The facing helical protrusions 40 and 51 in the outer gap between the tubular jacket 38 and the intermediate tubular element 48, and the facing helical protrusions 45 and 52 in the inner gap between the tubular portion 42 and the intermediate tubular element 48 define two concentric series of helical channels in which the flow of compressed fluid is made to flow, licking the respective surfaces thereof, with consequent advantages in terms of filtration and of separation of lubricant oil from the compressed work fluid intended for a heat exchange circuit.

Figure 5 represents a cross section view of a variant embodiment of the flow diverting means, indicated here with reference numeral 121.

The duct 120 thus comprises a filtering body 128 inside which the flow diverting means 121 comprise:

- one or more helical protrusions 140 that project from the inner surface 139 of the tubular jacket 138 and extend in a spiral in the direction X1 of the main axis of symmetry of the tubular jacket 138, and around such a direction X1 ;

- and one or more helical protrusions 145 that project from the outer surface

143 of the tubular portion 142 and extend in a spiral in the direction X1 of the main axis of symmetry of the tubular portion 142 of the central radial diverting body 36, and around such a direction X1.

In such a variant embodiment there is no intermediate tubular element.

The flow of compressed fluid is thus filtered and separated in a first step through such flow diverting means 21 and 121 ; thereafter, coming out from the duct 20 and 120 it meets the curved inner surface of the bell-shaped portion 24 for a second filtration and separation step, and it is directed towards the transversal separator 26 for a third filtration and separation step.

In practice, it has been seen how the finding achieves the task and the predetermined purposes.

With the insertion of such flow diverting means, configured to induce in the compressed fluid a swirling motion in the oil separation process, two important principles contained in it are added, which are significantly effective for the predetermined objective.
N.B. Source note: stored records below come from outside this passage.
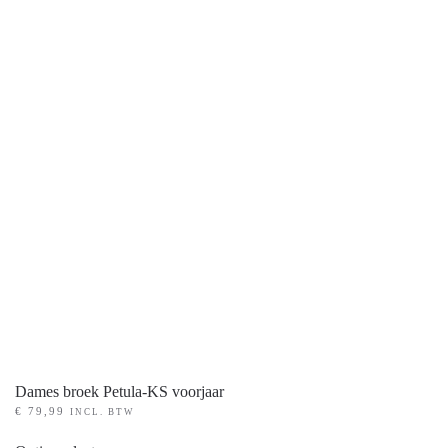
PRODUCT KLEUR
+
PRODUCT MATEN
+
Dames broek Petula-KS voorjaar
€
79,99
INCL. BTW
Dit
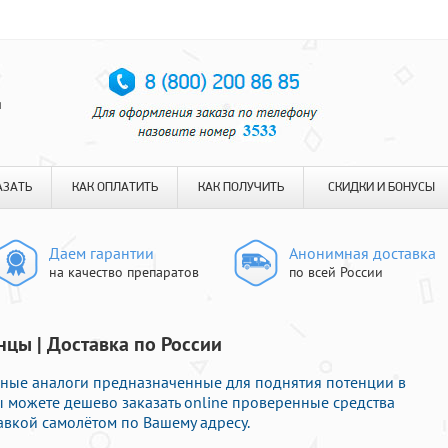
я
АЗАТЬ
КАК ОПЛАТИТЬ
КАК ПОЛУЧИТЬ
СКИДКИ И БОНУСЫ
Даем гарантии
Анонимная доставка
на качество препаратов
по всей России
нцы | Доставка по России
рные аналоги предназначенные для поднятия потенции в
ы можете дешево заказать online проверенные средства
авкой самолётом по Вашему адресу.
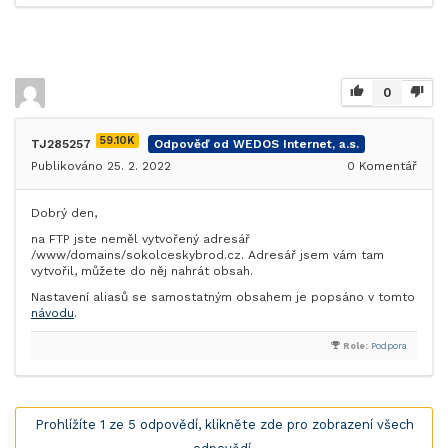
0
59.10K
TJ285257
Odpověď od WEDOS Internet, a.s.
Publikováno 25. 2. 2022
0
Komentář
Dobrý den,
na FTP jste neměl vytvořený adresář
/www/domains/sokolceskybrod.cz. Adresář jsem vám tam
vytvořil, můžete do něj nahrát obsah.
Nastavení aliasů se samostatným obsahem je popsáno v tomto
návodu
.
Role:
Podpora
Prohlížíte 1 ze 5 odpovědí, klikněte zde pro zobrazení všech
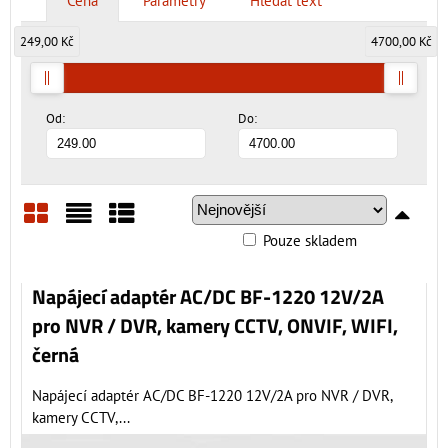
Cena
Parametry
Hledat text
249,00 Kč
4700,00 Kč
Od:
Do:
Pouze skladem
Mřížka
Seznam
Tabulka
Napájecí adaptér AC/DC BF-1220 12V/2A
pro NVR / DVR, kamery CCTV, ONVIF, WIFI,
černá
Napájecí adaptér AC/DC BF-1220 12V/2A pro NVR / DVR,
kamery CCTV,...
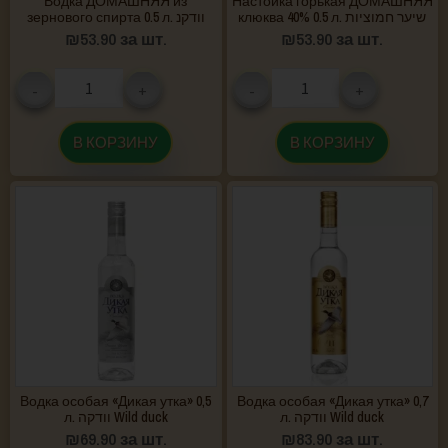
Водка ДОМАШНЯЯ из
Настойка горькая ДОМАШНЯЯ
клюква 40% 0.5 л. שיער חמוציות
зернового спирта 0.5 л. וודקנ
₪
53.90
за шт.
₪
53.90
за шт.
-
+
-
+
В КОРЗИНУ
В КОРЗИНУ
Водка особая «Дикая утка» 0,5
Водка особая «Дикая утка» 0,7
л. וודקה Wild duck
л. וודקה Wild duck
₪
69.90
за шт.
₪
83.90
за шт.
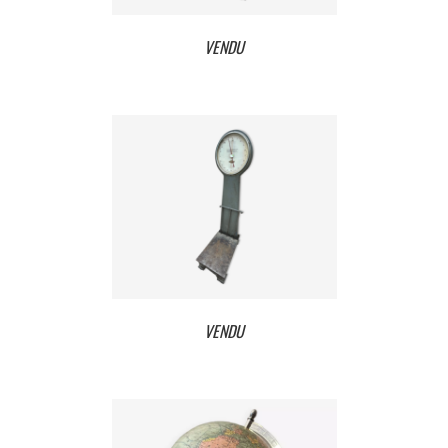
VENDU
VENDU
VENDU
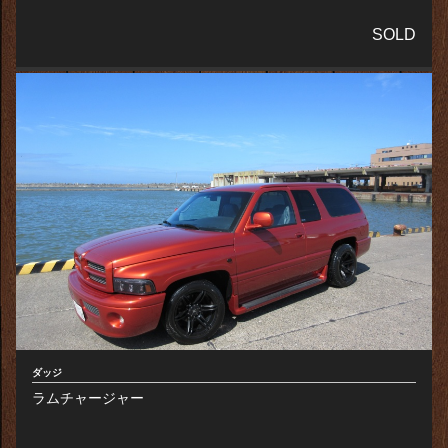
SOLD
ダッジ
ラムチャージャー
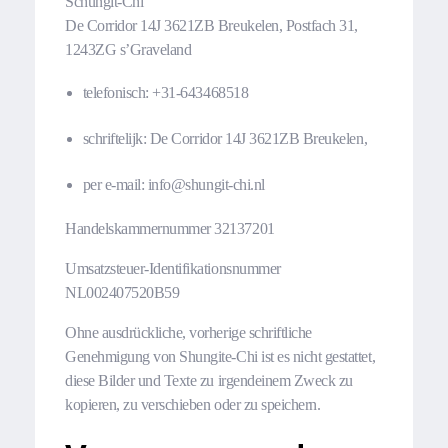
Schungit-Chi
De Corridor 14J 3621ZB Breukelen, Postfach 31,
1243ZG s’Graveland
telefonisch:
+31-643468518
schriftelijk: De Corridor 14J 3621ZB Breukelen,
per e-mail:
info@shungit-chi.nl
Handelskammernummer 32137201
Umsatzsteuer-Identifikationsnummer
NL002407520B59
Ohne ausdrückliche, vorherige schriftliche
Genehmigung von Shungite-Chi ist es nicht gestattet,
diese Bilder und Texte zu irgendeinem Zweck zu
kopieren, zu verschieben oder zu speichern.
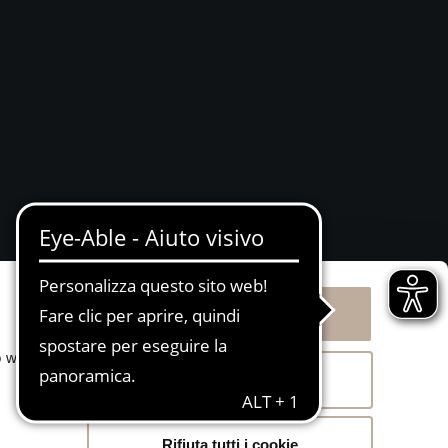
Attivazione procedura
Whistleblowing
BS)
Accetta tutti i cookie
o web.
Acconsenti ai selezionati
Rifiuta tutti i cookie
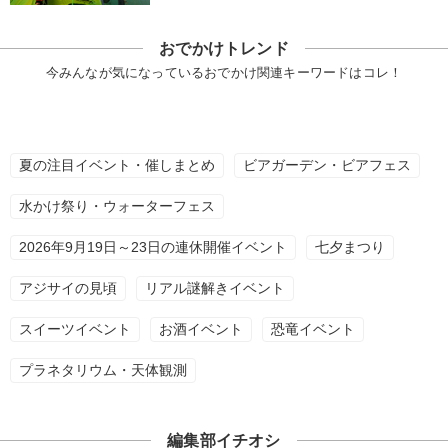
おでかけトレンド
今みんなが気になっているおでかけ関連キーワードはコレ！
夏の注目イベント・催しまとめ
ビアガーデン・ビアフェス
水かけ祭り・ウォーターフェス
2026年9月19日～23日の連休開催イベント
七夕まつり
アジサイの見頃
リアル謎解きイベント
スイーツイベント
お酒イベント
恐竜イベント
プラネタリウム・天体観測
編集部イチオシ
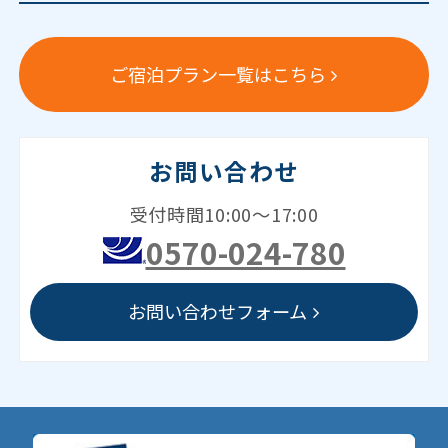
ご宿泊プラン一覧はこちら
お問い合わせ
受付時間10:00～17:00
0570-024-780
お問い合わせフォーム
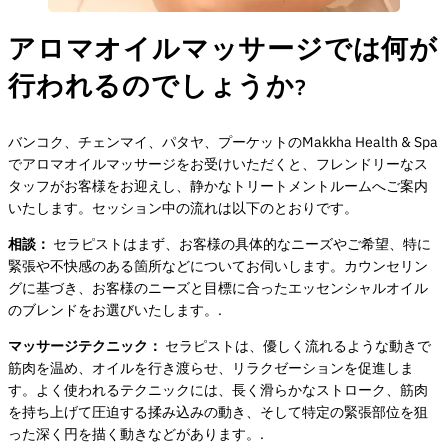
アロマオイルマッサージでは何が
行われるのでしょうか?
バンコク、チェンマイ、パタヤ、プーケットのMakkha Health & Spa
でアロマオイルマッサージをお受けいただくと、フレンドリーなス
タッフがお客様をお迎えし、静かなトリートメントルームへご案内
いたします。セッション中の流れは以下のとおりです。
相談：
セラピストはまず、お客様の具体的なニーズやご希望、特に
緊張や不快感のある箇所などについてお伺いします。カウンセリン
グに基づき、お客様のニーズと目標に合ったエッセンシャルオイル
のブレンドをお選びいたします。.
マッサージテクニック：
セラピストは、優しく流れるような動きで
筋肉を温め、オイルを行き渡らせ、リラクゼーションを促進しま
す。よく使われるテクニックには、長く滑らかなストローク、筋肉
を持ち上げて圧迫する揉み込みの動き、そして特定の緊張部位を狙
った深く円を描く動きなどがあります。.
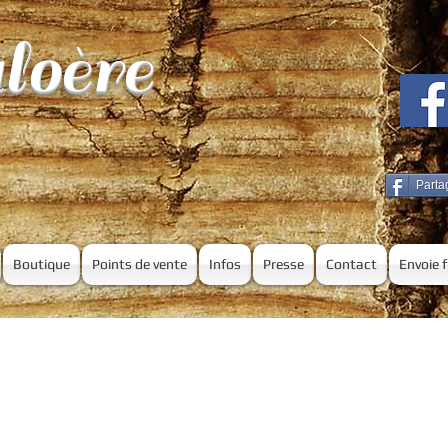
loère
Parta
Boutique
Points de vente
Infos
Presse
Contact
Envoie 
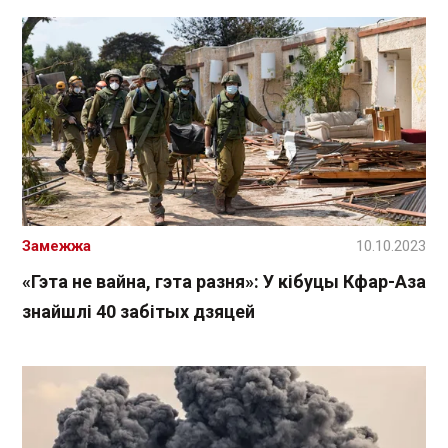
Замежжа
10.10.2023
«Гэта не вайна, гэта разня»: У кібуцы Кфар-Аза
знайшлі 40 забітых дзяцей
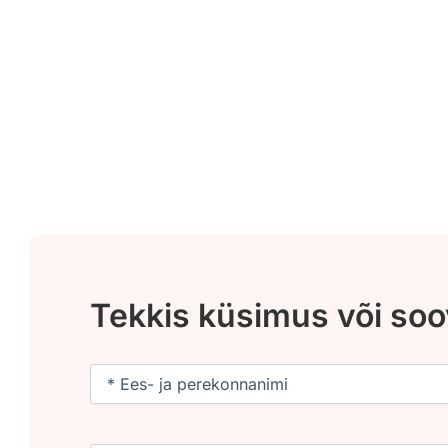
Tekkis küsimus või so
Nimi
(Required)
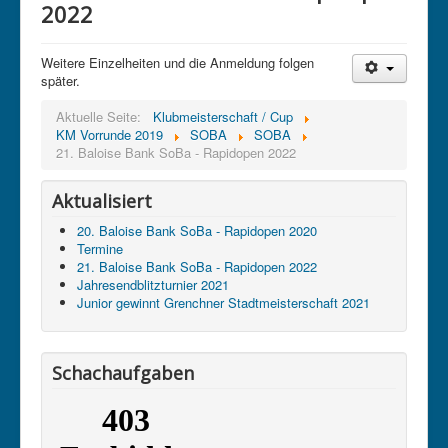
2022
Weitere Einzelheiten und die Anmeldung folgen
später.
Aktuelle Seite:
Klubmeisterschaft / Cup
KM Vorrunde 2019
SOBA
SOBA
21. Baloise Bank SoBa - Rapidopen 2022
Aktualisiert
20. Baloise Bank SoBa - Rapidopen 2020
Termine
21. Baloise Bank SoBa - Rapidopen 2022
Jahresendblitzturnier 2021
Junior gewinnt Grenchner Stadtmeisterschaft 2021
Schachaufgaben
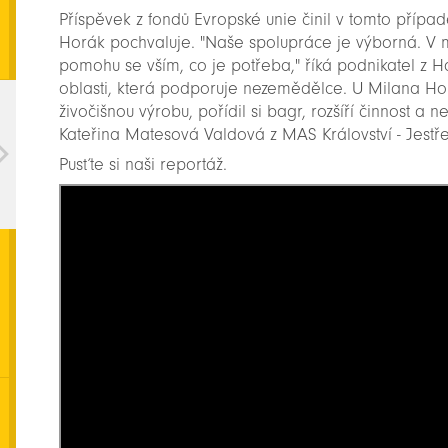
Příspěvek z fondů Evropské unie činil v tomto přípa
Horák pochvaluje. "Naše spolupráce je výborná. V mís
pomohu se vším, co je potřeba," říká podnikatel z
oblasti, která podporuje nezemědělce. U Milana Horá
živočišnou výrobu, pořídil si bagr, rozšíří činnost a n
Kateřina Matesová Valdová z MAS Království - Jestř
Pusťte si naši reportáž.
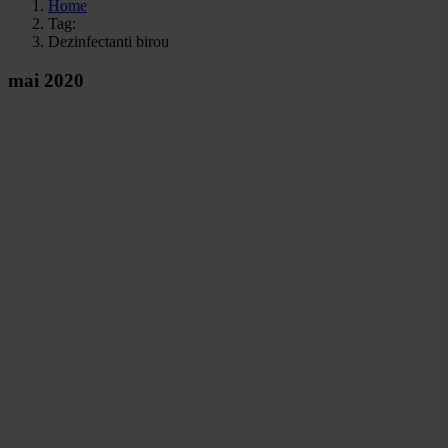
Home
Tag:
Dezinfectanti birou
mai 2020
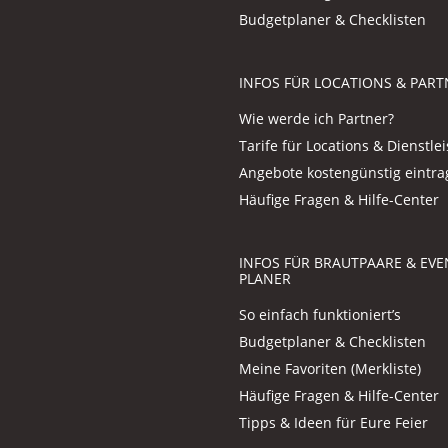
Budgetplaner & Checklisten
INFOS FÜR LOCATIONS & PART
Wie werde ich Partner?
Tarife für Locations & Dienstlei
Angebote kostengünstig eintr
Häufige Fragen & Hilfe-Center
INFOS FÜR BRAUTPAARE & EVE
PLANER
So einfach funktioniert’s
Budgetplaner & Checklisten
Meine Favoriten (Merkliste)
Häufige Fragen & Hilfe-Center
Tipps & Ideen für Eure Feier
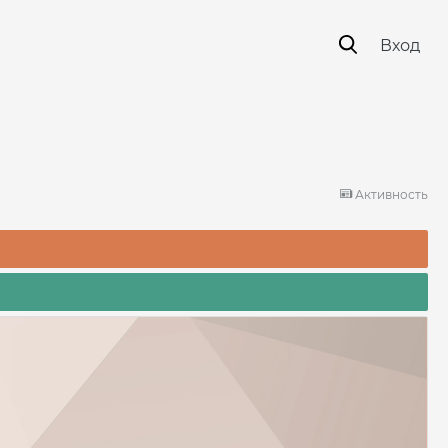
Вход
Активность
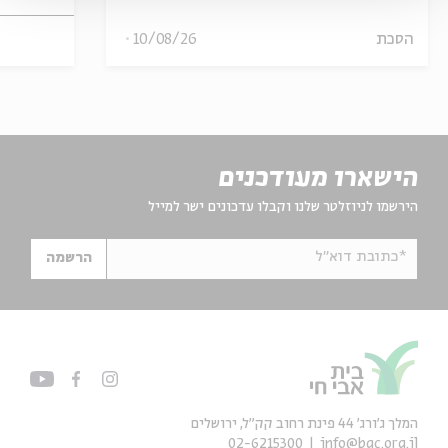
הסכת
10/08/26
הישארו מעודכנים
הירשמו לניוזלטר שלנו וקבלו עדכונים ישר למייל
*כתובת דוא"ל
הרשמה
המלך ג'ורג' 44 פינת רחוב קק״ל, ירושלים
02-6215300
info@bac.org.il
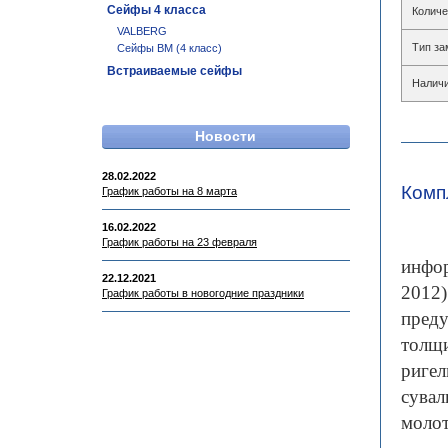
Сейфы 4 класса
Количе
VALBERG
Тип за
Сейфы BM (4 класс)
Встраиваемые сейфы
Наличи
Новости
28.02.2022
Комп
График работы на 8 марта
16.02.2022
Сейф
График работы на 23 февраля
инфор
22.12.2021
2012)
График работы в новогодние праздники
преду
толщи
ригел
сувал
моло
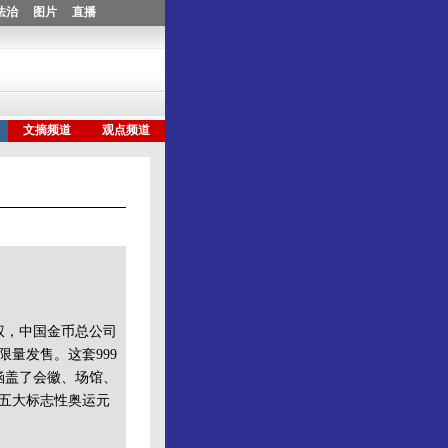
权，中国金币总公司
量发售。这套999
涵盖了会徽、场馆、
五大标志性奥运元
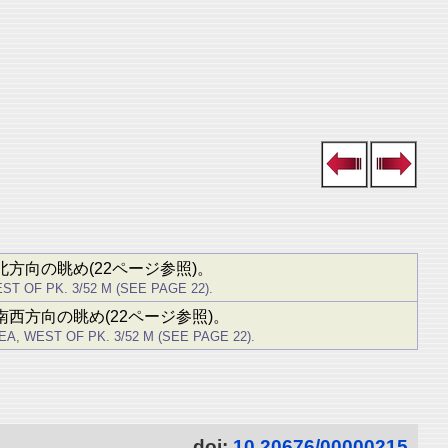
北方向の眺め(22ページ参照)。
 OF PK. 3/52 M (SEE PAGE 22).
南西方向の眺め(22ページ参照)。
, WEST OF PK. 3/52 M (SEE PAGE 22).
doi:
10.20676/00000215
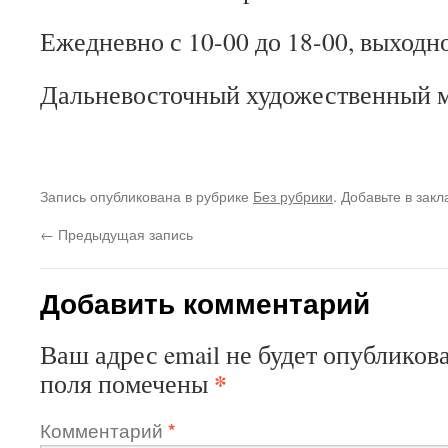
Ежедневно с 10-00 до 18-00, выходн
Дальневосточный художественный м
Запись опубликована в рубрике
Без рубрики
. Добавьте в зак
←
Предыдущая запись
Добавить комментарий
Ваш адрес email не будет опубликова
*
поля помечены
Комментарий
*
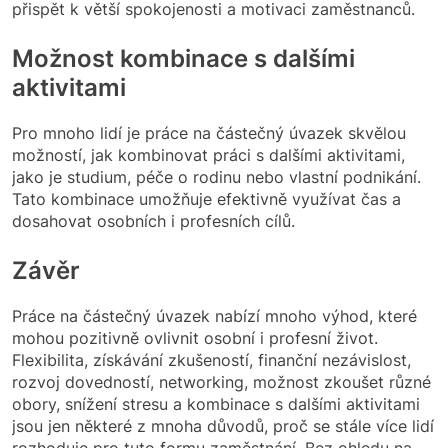
přispět k větší spokojenosti a motivaci zaměstnanců.
Možnost kombinace s dalšími
aktivitami
Pro mnoho lidí je práce na částečný úvazek skvělou
možností, jak kombinovat práci s dalšími aktivitami,
jako je studium, péče o rodinu nebo vlastní podnikání.
Tato kombinace umožňuje efektivně využívat čas a
dosahovat osobních i profesních cílů.
Závěr
Práce na částečný úvazek nabízí mnoho výhod, které
mohou pozitivně ovlivnit osobní i profesní život.
Flexibilita, získávání zkušeností, finanční nezávislost,
rozvoj dovedností, networking, možnost zkoušet různé
obory, snížení stresu a kombinace s dalšími aktivitami
jsou jen některé z mnoha důvodů, proč se stále více lidí
rozhoduje pro tuto formu zaměstnání. Bez ohledu na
Thanks to its operating principle, indeed, the longitudinal flow of the compressed fluid is added to, as well as by the speed and flow rate already acquired in the compression, with a further separation by impact and particularly a radial dynamicity by means of the helical channels formed in the filtering body 28 and 128.

The compressed fluid thus immediately undergoes a separation step and will be characterised at the outlet of the device by a high-speed“twisted” flow, which allows a filtration and separation such as to result in an oil residue in the compressed fluid of less than 1%, against a minimum of about 3% that can be obtained in known screw compressors.

The finding thus conceived can undergo numerous modifications and variants, all of which are covered by the inventive concept; moreover, all of the details can be replaced by other technically equivalent elements.

In practice, the components and the materials used, provided that they are compatible with the specific use, as well as the contingent shapes and sizes, can be whatever according to the requirements and the state of the art.

Where the characteristics and the techniques mentioned in any claim are followed by reference symbols, such reference symbols should be considered to be applied for the sole purpose of increasing the intelligibility of the claims and consequently such reference symbols do not have any limiting effect on the interpretation of each element identified as an example by such reference symbols.